TASK PROMPT:
Gather, from the data below, each line in which the word "used" occurs.

DATA FOR ANALYSIS:
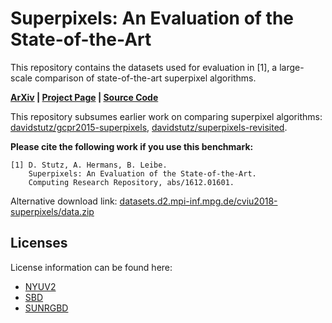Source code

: # Superpixels: An Evaluation of the State-of-the-Art

This repository contains the datasets used for evaluation in [1], 
a large-scale comparison of state-of-the-art superpixel algorithms.

**[ArXiv](https://arxiv.org/abs/1612.01601) | [Project Page](http://davidstutz.de/projects/superpixel-benchmark/) | [Source Code](https://github.com/davidstutz/superpixel-benchmark)**

This repository subsumes earlier work on comparing superpixel algorithms:
[davidstutz/gcpr2015-superpixels](https://github.com/davidstutz/gcpr2015-superpixels), 
[davidstutz/superpixels-revisited](https://github.com/davidstutz/superpixels-revisited).

**Please cite the following work if you use this benchmark:**

    [1] D. Stutz, A. Hermans, B. Leibe.
        Superpixels: An Evaluation of the State-of-the-Art.
        Computing Research Repository, abs/1612.01601.

Alternative download link: [datasets.d2.mpi-inf.mpg.de/cviu2018-superpixels/data.zip](http://datasets.d2.mpi-inf.mpg.de/cviu2018-superpixels/data.zip)

## Licenses

License information can be found here:

* [NYUV2](http://cs.nyu.edu/~silberman/datasets/nyu_depth_v2.html)
* [SBD](http://dags.stanford.edu/projects/scenedataset.html)
* [SUNRGBD](http://rgbd.cs.princeton.edu/)
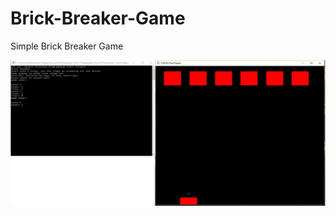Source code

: # Brick-Breaker-Game
Simple Brick Breaker Game


![screenshot](CSE_165_Final.jpg?raw=true "Optional Title")
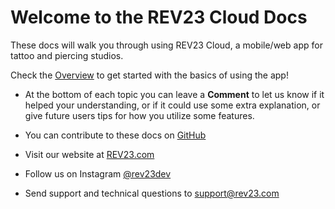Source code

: # Welcome to the REV23 Cloud Docs

These docs will walk you through using REV23 Cloud, a mobile/web app for tattoo and piercing studios.

Check the [Overview](overview.md) to get started with the basics of using the app!

- At the bottom of each topic you can leave a **Comment** to let us know if it helped your understanding, or if it could use some extra explanation, or give future users tips for how you utilize some features.

- You can contribute to these docs on [GitHub](https://www.github.com/REV23Docs/rev23-cloudapp-docs/)

- Visit our website at [REV23.com](https://www.rev23.com)

- Follow us on Instagram [@rev23dev](https://www.instagram.com/rev23dev)

- Send support and technical questions to [support@rev23.com](mailto:support@rev23.com)

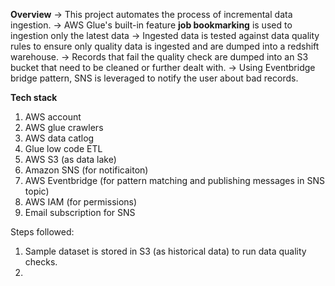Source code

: **Overview**
-> This project automates the process of incremental data ingestion.
-> AWS Glue's built-in feature **job bookmarking** is used to ingestion only the latest data
-> Ingested data is tested against data quality rules to ensure only quality data is ingested and are dumped into a redshift warehouse.
-> Records that fail the quality check are dumped into an S3 bucket that need to be cleaned or further dealt with.
-> Using Eventbridge bridge pattern, SNS is leveraged to notify the user about bad records.

**Tech stack**
1. AWS account
2. AWS glue crawlers
3. AWS data catlog
4. Glue low code ETL
5. AWS S3 (as data lake)
6. Amazon SNS (for notificaiton)
7. AWS Eventbridge (for pattern matching and publishing messages in SNS topic)
8. AWS IAM (for permissions)
9. Email subscription for SNS

Steps followed:
1. Sample dataset is stored in S3 (as historical data) to run data quality checks.
2. 

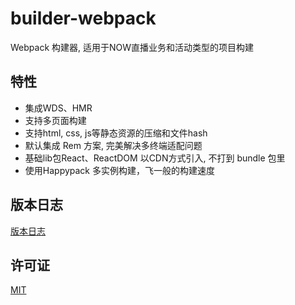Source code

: # builder-webpack

Webpack 构建器, 适用于NOW直播业务和活动类型的项目构建

## 特性
- 集成WDS、HMR
- 支持多页面构建
- 支持html, css, js等静态资源的压缩和文件hash
- 默认集成 Rem 方案, 完美解决多终端适配问题
- 基础lib包React、ReactDOM 以CDN方式引入, 不打到 bundle 包里
- 使用Happypack 多实例构建，飞一般的构建速度

## 版本日志

[版本日志](CHANGELOG.md)

## 许可证

[MIT](https://tldrlegal.com/license/mit-license)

COMPLETED TASK:
This repository contains the datasets used for evaluation in [1], 
-> AWS Glue's built-in feature **job bookmarking** is used to ingestion only the latest data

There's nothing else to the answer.